The U.S. special material resonances focusing block 2 of transmitting terminal magnetic is made up of first medium plate 5, first metallic copper landolsring array 6.Transmitting terminal first metallic copper landolsring array 6 is arranged in first medium plate 5 front, and transmitting terminal first metallic copper landolsring array 6 is made up of the larger metallic copper landolsring 7 of radius and the less metallic copper landolsring 8 of radius.
The U.S. special material magnetic resonance focusing block 3 of receiving terminal is made up of second medium plate 9, receiving terminal second metallic copper landolsring array 10.Transmitting terminal first metallic copper landolsring array 10 is arranged in second medium plate 9 front, and transmitting terminal second metallic copper landolsring array 10 is made up of the larger metallic copper landolsring 11 of radius and the less metallic copper landolsring 12 of radius.
The U.S. special material magnetic resonance focusing block 2 of transmitting terminal and the U.S. special material magnetic resonance focusing block 3 of receiving terminal carry out wireless energy transfer because magnetic resonance evanscent field intercouples; The U.S. special material magnetic resonance focusing block 2 of transmitting terminal and the U.S. special material magnetic resonance focusing block 3 of receiving terminal transmitting terminal are operated in identical particular resonant frequency place.
First medium plate 5 and second medium plate 9 are the dielectric-slab that polytetrafluoroethylglass glass fiber is made.The circular metal copper cash ring of disresonance excitation coil 1 and disresonance receiving coil to be diameter be 10mm, transversal radius 2mm, described first medium plate 5, the dielectric constant of second medium plate 9 is for being 2.65, and thickness of slab is 1.6mm; The thickness of transmitting terminal first metallic copper landolsring array 6 and receiving terminal second metallic copper landolsring array 10 is 0.035mm, and the cycle is 31mm; The metallic copper landolsring 7 that radius is larger, metallic copper landolsring 11 external diameter that radius is larger is 30mm, and internal diameter is 28mm; The metallic copper landolsring 8 that radius is less, metallic copper landolsring 12 external diameter that radius is less is 29mm, and internal diameter is 27mm.
U.S. special material refers to the common material being different from occurring in nature, has the artificial electromagnetic material of unusual electromagnetic property (dielectric constant, negative magnetic permeability, negative refractive index etc. as negative).The Cycle Length of U.S. special material is much smaller than electromagnetic wavelength, and total can describe with effective media theory the response of incident electromagnetic wave.Resonance coupling will occur between the electromagnetic field of local in each minute cells, this locally resonant mechanism can bring a lot of novel optical characteristics, almost can provide the dielectric constant of equivalence or the magnetic permeability of equivalence arbitrarily.

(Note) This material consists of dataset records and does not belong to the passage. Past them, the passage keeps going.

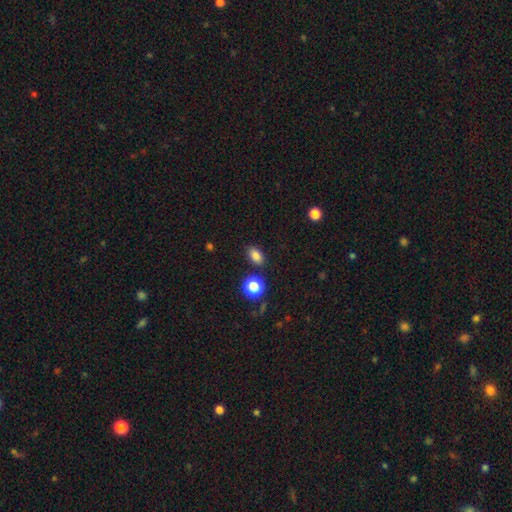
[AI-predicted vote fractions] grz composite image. It shows a smooth galaxy with no disk features (83%) that is in between round and cigar-shaped (82%). Merging: none (84%).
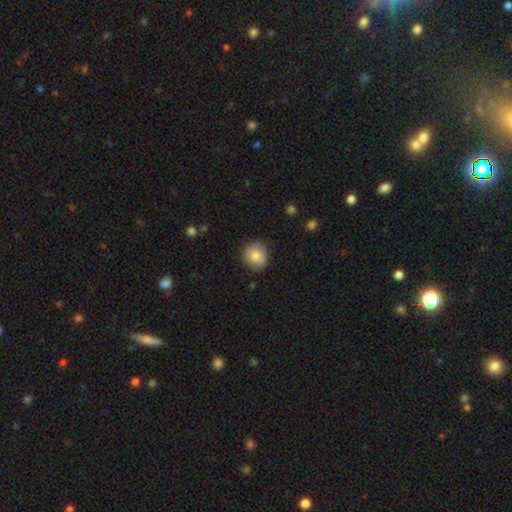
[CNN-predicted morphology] smooth 80%, featured or disk 12%, star or artifact 8%. Down the decision tree: how rounded — round (86%); merging — none (81%).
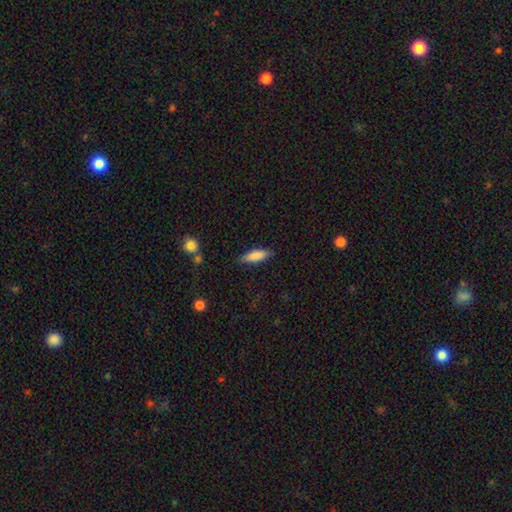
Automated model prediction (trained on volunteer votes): Morphology: type=smooth (83%); roundness=cigar-shaped (52%); merging=none (83%).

Adopt the present invention test the wireless energy transfer system based on magnetic focusing effect in the special material of U.S. that obtains in operating frequency magnetic field along the direction of propagation intensity distributions as shown in Figure 4, wherein (a) be based on the wireless energy transfer system of magnetic focusing effect in the special material of U.S. in operating frequency magnetic field along the intensity distribution of the direction of propagation, (b) for traditional magnetic resonance wireless energy transfer system in operating frequency magnetic field along the intensity distribution of the direction of propagation, by relatively knowing, add the large enhancing of field pole after the U.S. special material of magnetic, magnetic field longitudinally distributes more concentrated, more collimate.
The present invention's experiment is adopted to obtain a kind of wireless energy transfer system magnetic field based on magnetic focusing effect in the special material of U.S. at the U.S. special material 2cm place of range transmission end magnetic, test frequency scope is 0.5GHz ~ 1.5GHz, magnetic field intensity with the change of frequency as shown in Fig. 5 (a).Under 5cm transmission range, efficiency of transmission situation is as shown in Fig. 5 (b).By relatively knowing, after respectively add the U.S. special material of magnetic in energy transmitting terminal and energy acceptance end, magnetic field intensity is strengthened greatly, the magnetic line of force collimates more, efficiency strengthens 50%, volume is almost constant, the resonance frequency that the present invention uses, can according to the aspect such as transmission range and through-put power need select different Frequency points or frequency band.
Claims (8)
1. the wireless energy transfer system based on magnetic focusing effect in the special material of U.S., it is characterized in that, this transmission system is made up of disresonance excitation coil (1), the U.S. special material magnetic resonance focusing block (2) of transmitting terminal, the U.S. special material magnetic resonance focusing block (3) of receiving terminal, disresonance receiving coil (4)
Described disresonance excitation coil (1) connects voltage source or other driving sources,
Described disresonance receiving coil (4) connects load or other energy storage devices,
The U.S. special material magnetic resonance focusing block (2) of described transmitting terminal is made up of first medium plate (5) and the first metallic copper landolsring array (6) of being arranged on first medium plate (5) front,
The U.S. special material magnetic resonance focusing block (3) of described receiving terminal is made up of second medium plate (9) and the second metallic copper landolsring array (10) of being arranged on second medium plate (9) front,
The U.S. special material magnetic resonance focusing block (2) of transmitting terminal and the U.S. special material magnetic resonance focusing block (3) of receiving terminal carry out wireless energy transfer because magnetic resonance evanscent field intercouples; The U.S. special material magnetic resonance focusing block (2) of transmitting terminal and the U.S. special material magnetic resonance focusing block (3) of receiving terminal transmitting terminal are operated in identical particular resonant frequency place.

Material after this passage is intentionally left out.